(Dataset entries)
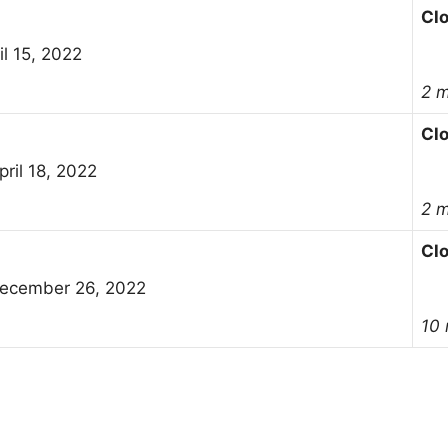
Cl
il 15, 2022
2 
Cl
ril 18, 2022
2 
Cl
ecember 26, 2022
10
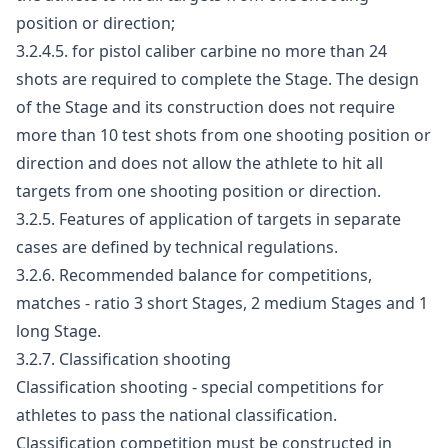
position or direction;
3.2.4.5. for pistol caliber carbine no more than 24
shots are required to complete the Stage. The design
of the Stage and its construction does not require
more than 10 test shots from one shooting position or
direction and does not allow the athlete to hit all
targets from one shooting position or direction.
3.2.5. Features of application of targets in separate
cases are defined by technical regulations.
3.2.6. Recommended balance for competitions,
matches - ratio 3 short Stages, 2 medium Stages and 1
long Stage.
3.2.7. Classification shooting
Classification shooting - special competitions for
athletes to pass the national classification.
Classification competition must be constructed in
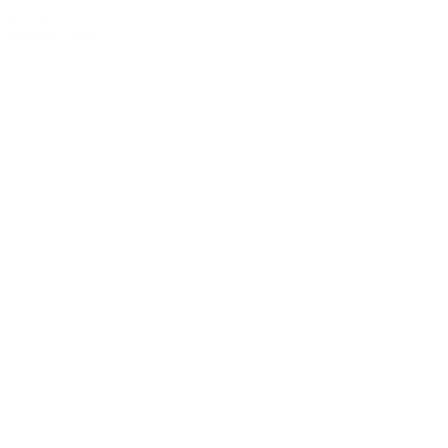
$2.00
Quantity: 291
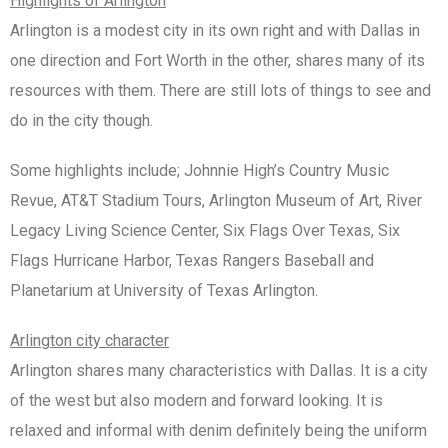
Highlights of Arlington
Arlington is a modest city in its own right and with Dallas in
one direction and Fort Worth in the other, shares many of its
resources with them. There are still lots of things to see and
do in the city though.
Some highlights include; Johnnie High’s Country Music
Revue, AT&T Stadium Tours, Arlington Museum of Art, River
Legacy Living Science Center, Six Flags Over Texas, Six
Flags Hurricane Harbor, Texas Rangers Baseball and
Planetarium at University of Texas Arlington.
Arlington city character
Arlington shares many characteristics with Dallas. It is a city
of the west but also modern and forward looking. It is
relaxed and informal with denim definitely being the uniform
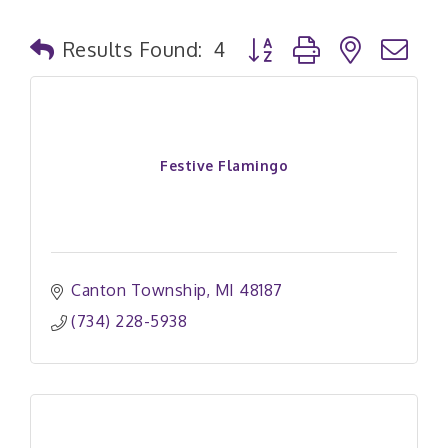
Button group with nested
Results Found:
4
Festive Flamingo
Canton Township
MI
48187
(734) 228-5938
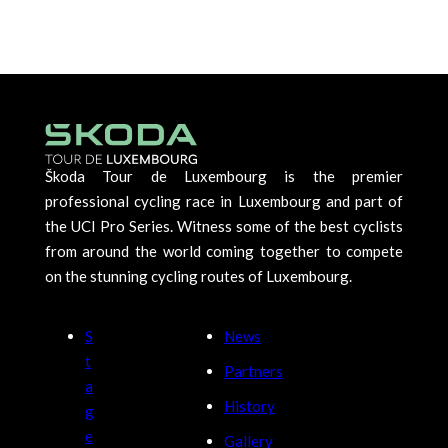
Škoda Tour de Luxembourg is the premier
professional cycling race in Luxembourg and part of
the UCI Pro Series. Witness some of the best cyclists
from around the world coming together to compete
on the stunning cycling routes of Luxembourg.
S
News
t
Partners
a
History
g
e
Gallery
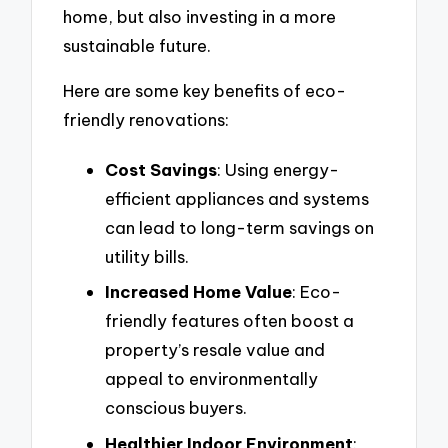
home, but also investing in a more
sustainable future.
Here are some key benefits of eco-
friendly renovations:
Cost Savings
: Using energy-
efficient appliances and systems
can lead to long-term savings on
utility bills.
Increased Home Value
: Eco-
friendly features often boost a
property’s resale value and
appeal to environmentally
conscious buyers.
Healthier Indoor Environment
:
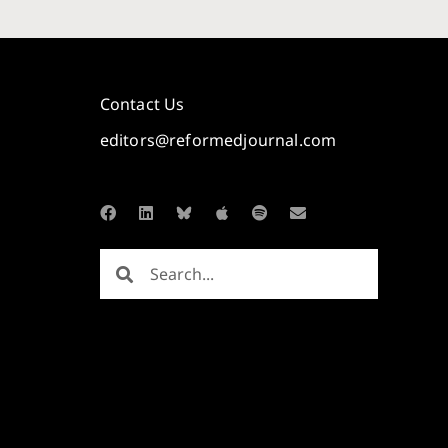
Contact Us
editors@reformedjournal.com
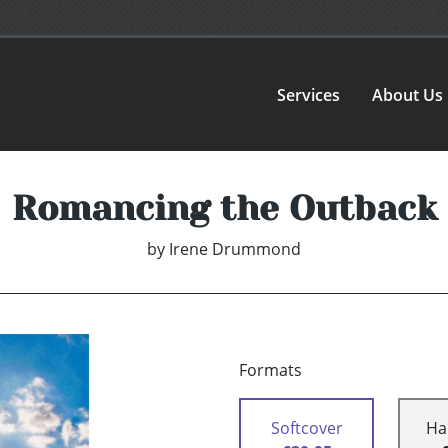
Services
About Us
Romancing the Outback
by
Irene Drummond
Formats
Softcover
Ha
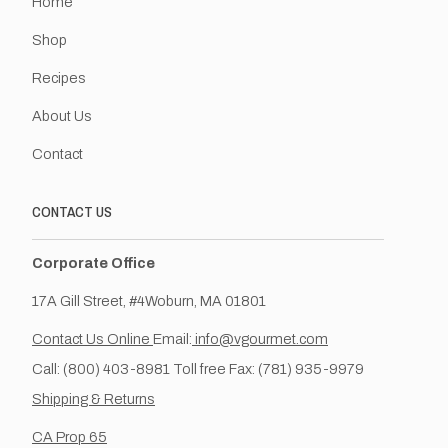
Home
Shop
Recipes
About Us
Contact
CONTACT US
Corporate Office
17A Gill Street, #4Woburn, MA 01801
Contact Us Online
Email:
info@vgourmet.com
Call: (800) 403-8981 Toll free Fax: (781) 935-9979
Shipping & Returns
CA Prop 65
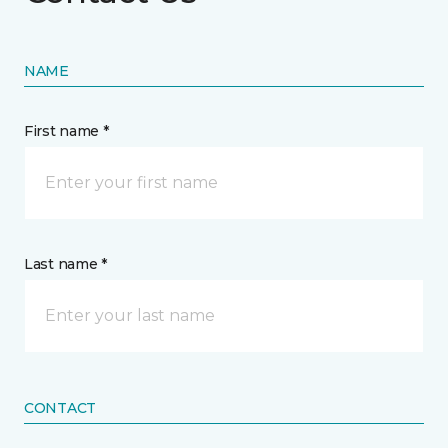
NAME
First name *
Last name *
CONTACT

==

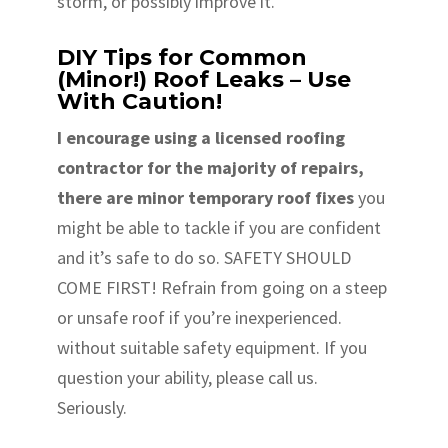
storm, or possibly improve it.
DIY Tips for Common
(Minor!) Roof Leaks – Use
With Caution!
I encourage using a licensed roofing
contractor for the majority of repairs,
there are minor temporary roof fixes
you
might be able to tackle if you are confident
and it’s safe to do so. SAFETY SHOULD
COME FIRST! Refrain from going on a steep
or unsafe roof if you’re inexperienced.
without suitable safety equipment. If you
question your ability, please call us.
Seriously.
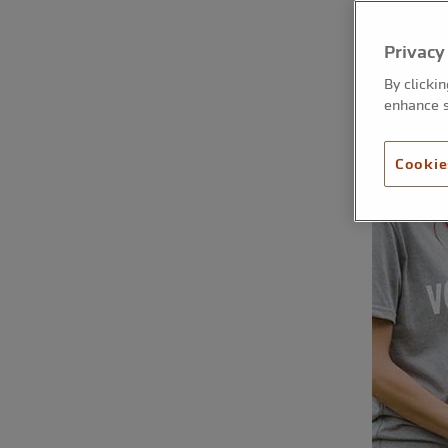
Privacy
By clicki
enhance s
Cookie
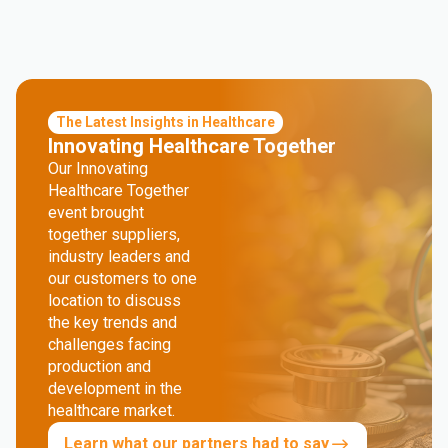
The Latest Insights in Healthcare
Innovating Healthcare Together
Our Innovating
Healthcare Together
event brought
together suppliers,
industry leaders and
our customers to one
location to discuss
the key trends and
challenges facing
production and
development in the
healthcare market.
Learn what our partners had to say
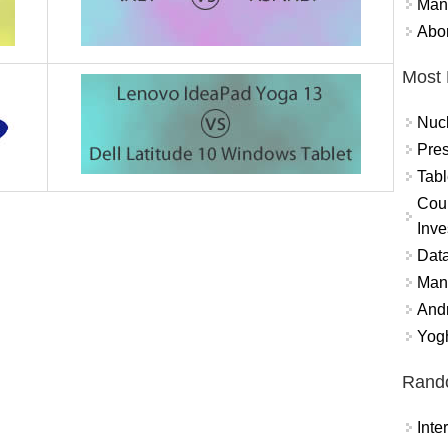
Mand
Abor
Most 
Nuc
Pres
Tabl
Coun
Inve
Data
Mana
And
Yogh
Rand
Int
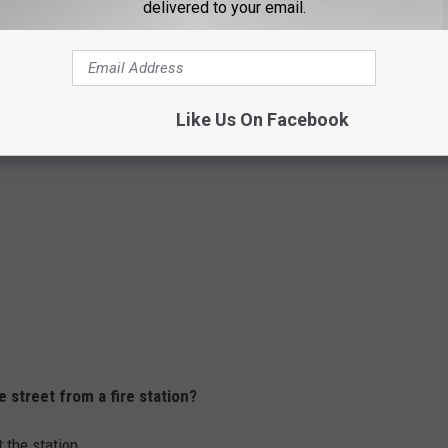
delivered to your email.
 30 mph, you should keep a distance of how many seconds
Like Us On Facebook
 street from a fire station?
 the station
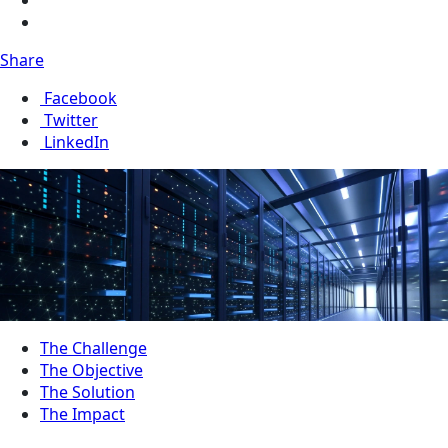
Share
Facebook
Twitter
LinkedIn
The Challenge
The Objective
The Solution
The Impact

(Try it) Starting at the line above that contains "3.2.4.5. for pistol", transcribe every line exactly through the line that contains "Some highlights include;", including that last one, and skip the pictures.

(Completed task)
3.2.4.5. for pistol caliber carbine no more than 24
shots are required to complete the Stage. The design
of the Stage and its construction does not require
more than 10 test shots from one shooting position or
direction and does not allow the athlete to hit all
targets from one shooting position or direction.
3.2.5. Features of application of targets in separate
cases are defined by technical regulations.
3.2.6. Recommended balance for competitions,
matches - ratio 3 short Stages, 2 medium Stages and 1
long Stage.
3.2.7. Classification shooting
Classification shooting - special competitions for
athletes to pass the national classification.
Classification competition must be constructed in
$2.00
Quantity: 291
Highlights of Arlington
Arlington is a modest city in its own right and with Dallas in
one direction and Fort Worth in the other, shares many of its
resources with them. There are still lots of things to see and
do in the city though.
Some highlights include; Johnnie High’s Country Music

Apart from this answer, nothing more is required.